**Activities**.
- 1) From the passage below on reviewing agent-generated code, pull out the words starting with "When an agent" and going on through "in a docstring.", copied word for word.
- 2) Continue the passage below on reviewing agent-generated code from the point where it stops.

Supplied passage START

The builder call .withExpiredTier() is not implementation detail. It is a named claim that the team recognizes expired tier status as a first-class domain concept. The raw alternative, TierStatus = "expired" as a string literal, is the absence of that claim. The reviewer’s job is to notice the difference and ask which one the team actually wants.

Look at the contract and interaction expectations next. For each mock expectation or contract assertion introduced in the new tests, ask whether the boundary being described matches the system’s existing collaboration graph. Does the expectation reveal the right collaborator being called at the right time with the right shape? A misspecified mock expectation is one of the most expensive bugs a review can miss: it will pass CI, it will read as reasonable code, and it will leave the system’s actual boundary behavior untested.

Then, and only then, look at the diff.

At this point the diff is a confirmation, not an investigation. You are checking that the implementation plausibly corresponds to the contracts you already reviewed. You are not trying to reconstruct intent from implementation, because you already found the intent in the three surfaces that came before. The diff review is minutes, not hours.

The checklist, in order: test names first, builder API second, contract expectations third, diff last.

Everything else is archaeology.

Diff-First Tooling Is the Wrong Granularity

The pull request as a review artifact was designed for a specific workflow: a human writes code, a human reviews it. The granularity, line-by-line diff with inline comments, was calibrated for that pair. You can comment on line 47 because line 47 was where the human made a decision that can be questioned.

When an agent generates the diff, line 47 is not where the decision was made. Line 47 is where the decision was rendered. The decision was made in the test name, the builder call, the contract expectation. Those artifacts don’t have a canonical location in a diff-first review tool. They’re buried in the same flat list of changed lines as the implementation. A reviewer who finds a problematic test name has to comment on the line where the test name appears, in a file that also contains the assertions and the setup, in a review thread that will be displayed in the same UI as a comment about a typo in a docstring.

The tooling cannot distinguish between intent-bearing artifacts and implementation artifacts, because it wasn’t built to. It sees lines.

Test-suite-aware review tooling is the next frontier, and the shape of it is visible even if the implementations aren’t mature yet. The right granularity is not the line; it’s the scenario. A review surface that groups changed tests by coverage area, surfaces missing scenarios relative to the builder API’s vocabulary, and flags builder API calls that don’t use the team’s established composition patterns would give reviewers something the diff never could: a structured view of what the agent decided to specify and what it left unspecified.

The diff view would still exist. It would just be the last tab you open, not the first.

Supplied passage END
Record excerpts START

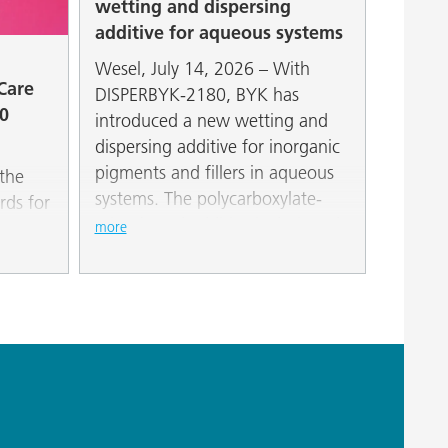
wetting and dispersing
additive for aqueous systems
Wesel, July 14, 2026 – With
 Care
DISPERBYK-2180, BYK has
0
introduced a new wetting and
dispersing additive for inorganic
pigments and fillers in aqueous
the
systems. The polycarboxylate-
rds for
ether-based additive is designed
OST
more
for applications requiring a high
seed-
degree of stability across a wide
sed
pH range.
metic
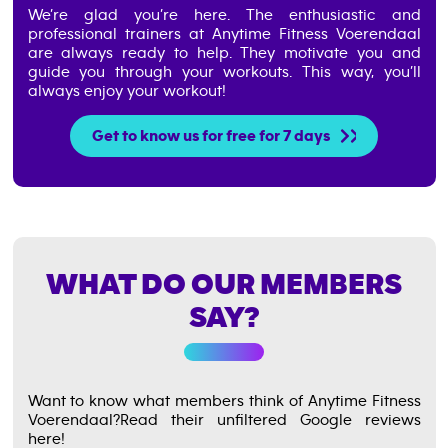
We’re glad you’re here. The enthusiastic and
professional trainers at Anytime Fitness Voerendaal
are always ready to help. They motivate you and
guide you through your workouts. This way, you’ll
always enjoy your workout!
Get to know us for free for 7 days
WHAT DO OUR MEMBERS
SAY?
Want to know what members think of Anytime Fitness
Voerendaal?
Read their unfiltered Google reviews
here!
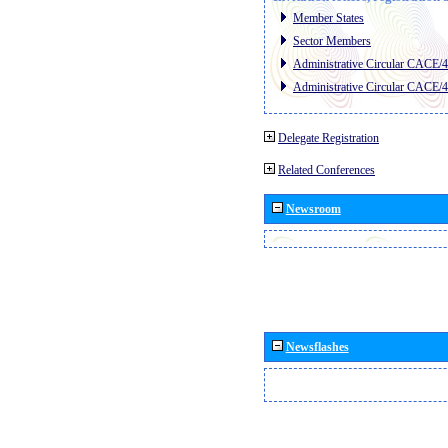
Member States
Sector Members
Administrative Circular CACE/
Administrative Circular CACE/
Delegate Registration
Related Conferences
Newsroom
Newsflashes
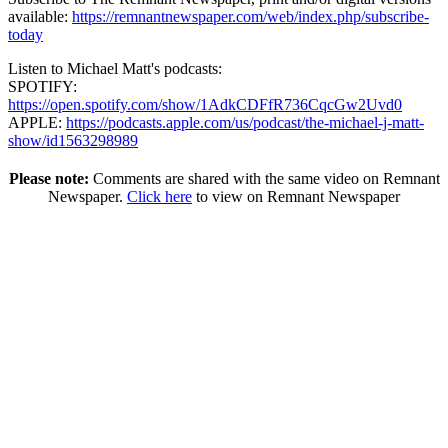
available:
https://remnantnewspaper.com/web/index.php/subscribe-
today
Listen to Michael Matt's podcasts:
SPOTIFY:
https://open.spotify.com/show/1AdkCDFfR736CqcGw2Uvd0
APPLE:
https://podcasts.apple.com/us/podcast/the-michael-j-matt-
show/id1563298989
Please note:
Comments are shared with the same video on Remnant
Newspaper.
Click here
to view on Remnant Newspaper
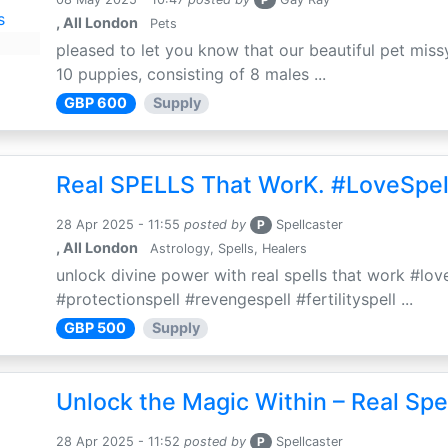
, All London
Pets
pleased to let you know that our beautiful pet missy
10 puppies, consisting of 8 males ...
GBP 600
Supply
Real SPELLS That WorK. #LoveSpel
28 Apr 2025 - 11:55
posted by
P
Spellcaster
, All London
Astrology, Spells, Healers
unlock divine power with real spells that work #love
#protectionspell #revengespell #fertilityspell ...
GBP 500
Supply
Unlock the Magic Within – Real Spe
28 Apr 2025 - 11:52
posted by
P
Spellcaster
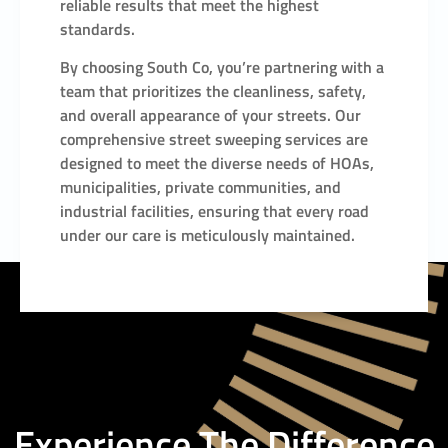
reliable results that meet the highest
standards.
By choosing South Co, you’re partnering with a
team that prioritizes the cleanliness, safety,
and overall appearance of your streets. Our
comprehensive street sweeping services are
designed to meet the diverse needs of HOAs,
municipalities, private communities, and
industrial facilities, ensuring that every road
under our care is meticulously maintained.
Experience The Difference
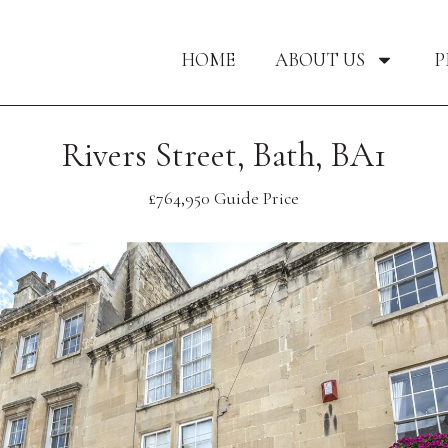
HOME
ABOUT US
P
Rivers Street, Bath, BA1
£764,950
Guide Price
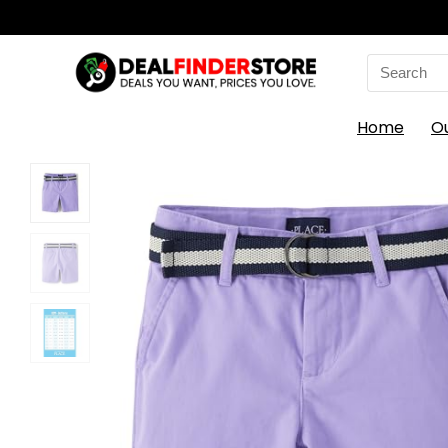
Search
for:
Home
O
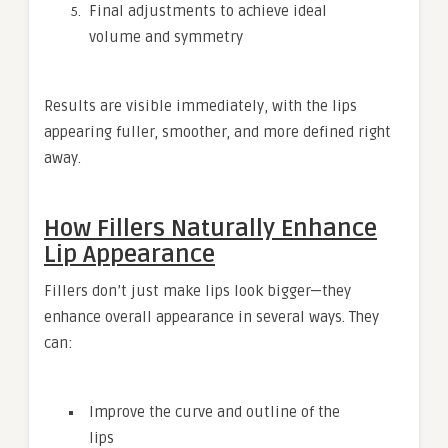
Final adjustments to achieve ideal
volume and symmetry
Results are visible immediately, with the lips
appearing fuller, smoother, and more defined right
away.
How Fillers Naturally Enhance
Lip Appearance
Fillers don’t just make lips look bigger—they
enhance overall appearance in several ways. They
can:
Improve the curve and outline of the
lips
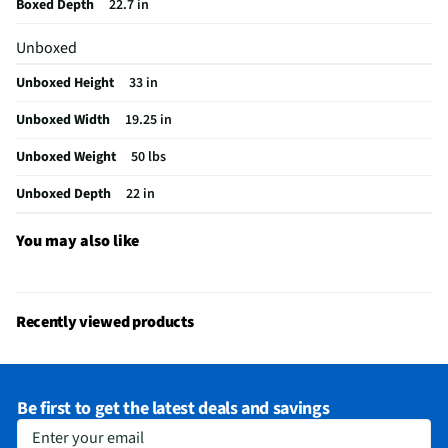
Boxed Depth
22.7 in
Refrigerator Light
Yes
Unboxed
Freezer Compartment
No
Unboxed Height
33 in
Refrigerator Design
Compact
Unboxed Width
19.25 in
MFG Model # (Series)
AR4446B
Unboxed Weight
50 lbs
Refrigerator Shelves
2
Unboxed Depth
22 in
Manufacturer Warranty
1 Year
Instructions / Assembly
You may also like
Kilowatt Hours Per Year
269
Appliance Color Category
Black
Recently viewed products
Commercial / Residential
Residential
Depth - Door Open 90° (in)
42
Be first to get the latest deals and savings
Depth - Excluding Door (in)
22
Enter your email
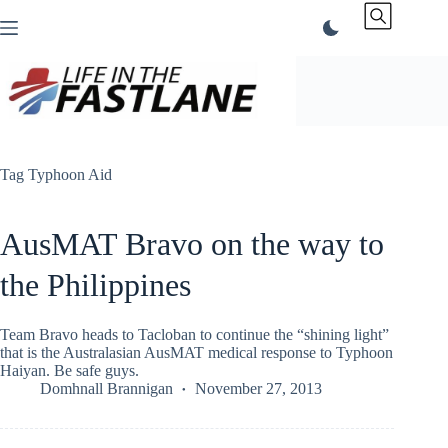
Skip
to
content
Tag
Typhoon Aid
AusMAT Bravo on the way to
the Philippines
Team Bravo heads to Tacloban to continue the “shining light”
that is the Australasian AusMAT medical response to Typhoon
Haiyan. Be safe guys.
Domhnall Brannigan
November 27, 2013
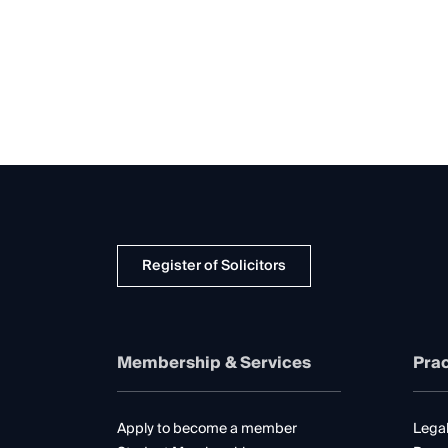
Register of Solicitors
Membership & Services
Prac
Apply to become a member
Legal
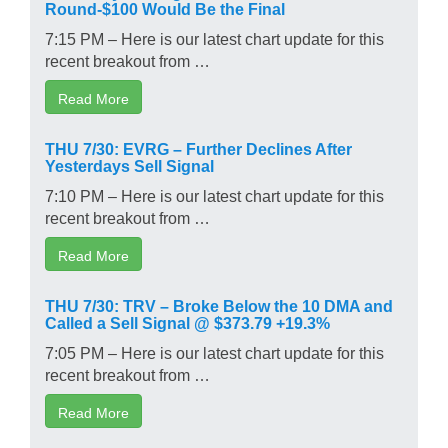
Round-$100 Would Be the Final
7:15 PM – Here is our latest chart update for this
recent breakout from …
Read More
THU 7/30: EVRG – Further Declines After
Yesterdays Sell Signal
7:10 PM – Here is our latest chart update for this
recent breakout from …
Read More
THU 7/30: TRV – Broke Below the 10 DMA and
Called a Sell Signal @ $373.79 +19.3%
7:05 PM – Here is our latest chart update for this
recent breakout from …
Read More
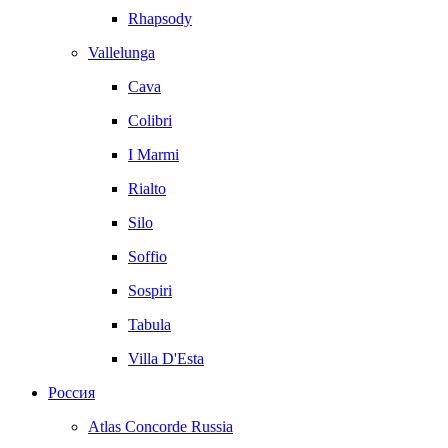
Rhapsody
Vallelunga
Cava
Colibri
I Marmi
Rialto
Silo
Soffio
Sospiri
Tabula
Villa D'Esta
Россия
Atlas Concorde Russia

Record excerpts END

**Your responses**.
- 1)
When an agent generates the diff, line 47 is not where the decision was made. Line 47 is where the decision was rendered. The decision was made in the test name, the builder call, the contract expectation. Those artifacts don’t have a canonical location in a diff-first review tool. They’re buried in the same flat list of changed lines as the implementation. A reviewer who finds a problematic test name has to comment on the line where the test name appears, in a file that also contains the assertions and the setup, in a review thread that will be displayed in the same UI as a comment about a typo in a docstring.

- 2)
Teams that wait for the tooling to catch up will spend the intervening period doing the right review by discipline, not by structure. That’s fine. The discipline is what the tooling will eventually automate. Understanding the right review sequence now is the prerequisite for adopting the tooling when it arrives.

The Habit Lag Is the Real Bottleneck

Here is the real situation in most teams: the developers who read this post will agree. They will nod through the argument. They will leave the post with genuine conviction that test-name-first, builder-second, contract-third, diff-last is the right review sequence. Then they will open the next PR and start at the diff.

Habits are faster than convictions. The PR opens, the diff tab is there, the eyes go to the lines. The pattern was laid in over years of reviewing human-written code where the diff was, in fact, the right place to look. The hands don’t wait for the mind to remember that the situation has changed.

The stickiness of the habit is not a character flaw. It is a calibration problem. The habit was calibrated to a signal that has changed. Recalibration takes repetition in the new context.

Two practices dislodge it faster than reading alone.

The first is pairing on test review. When two people sit down to review a PR together, explicitly sequencing: test names first, here’s what we’re looking for, before the diff opens, the sequence becomes a social norm, not just a personal discipline. Social norms recalibrate habits faster than individual intentions. After a few paired reviews done in the right order, the sequence begins to feel natural. After a dozen, opening a diff before reading test names starts to feel incomplete, the same way a developer who has internalized TDD feels vaguely unsettled merging code that doesn’t have a test.

The second is explicit reviewer rotation by surface. Assign one reviewer to the test names and builder API and a different reviewer to the implementation. This structurally prevents the diff-first habit, because the person whose job is to review intent doesn’t have a diff to default to. They have to engage with the scenario index because that’s the artifact in front of them. Over time, the separation collapses back into a single reviewer who does both, but in the right order, because the separation taught them what it feels like to evaluate each surface independently.

Neither practice requires new tooling. Both require a team willing to be deliberate for long enough that the deliberateness becomes reflex.

The habit lag is the bottleneck. The argument is not the bottleneck. Most teams already know, at some level, that reviewing generated code at the line level is incomplete. They keep doing it anyway because the habit is faster than the knowledge.

Break the habit first. The knowledge will catch up.

The Review Point Moved. The Process Hasn’t.

Pull the argument back to where it started.

Reviewing the diff was a compromise. It was the best approximation of intent verification available in a world where intent lived in people’s heads and code was the closest thing to a legible record of what those people had decided. The compromise was invisible because it worked well enough, and it worked well enough because experienced developers were doing the intent-reconstruction work in their heads, invisibly, as part of reading every diff.

Agents broke the approximation. When an agent generates the diff, the intent is not reconstructable from the implementation by reading carefully. The intent is in the prompt, in the test suite, in the builder API, in the contract expectations. Those are the artifacts that constrained the agent. The diff is what the agent produced under those constraints. Reviewing the diff is reviewing the output of the constraints without inspecting the constraints.

That’s not a rigorous review. That’s a compliance check.

The posts that preceded this one in the broader series established that the test suite is your API for agents, that the bar for that API moved when agents became the primary consumers, and that rich TDD is the mechanism for keeping the API coherent. Your Test Suite Is Your API for Agents named the mechanism. The Bar for TDD Just Moved set the floor. BDD Was a Coordination Tax showed what happens when teams align on intent before implementation rather than after. This post names the consequence for review: if the test suite is the specification, then reviewing the specification is the job.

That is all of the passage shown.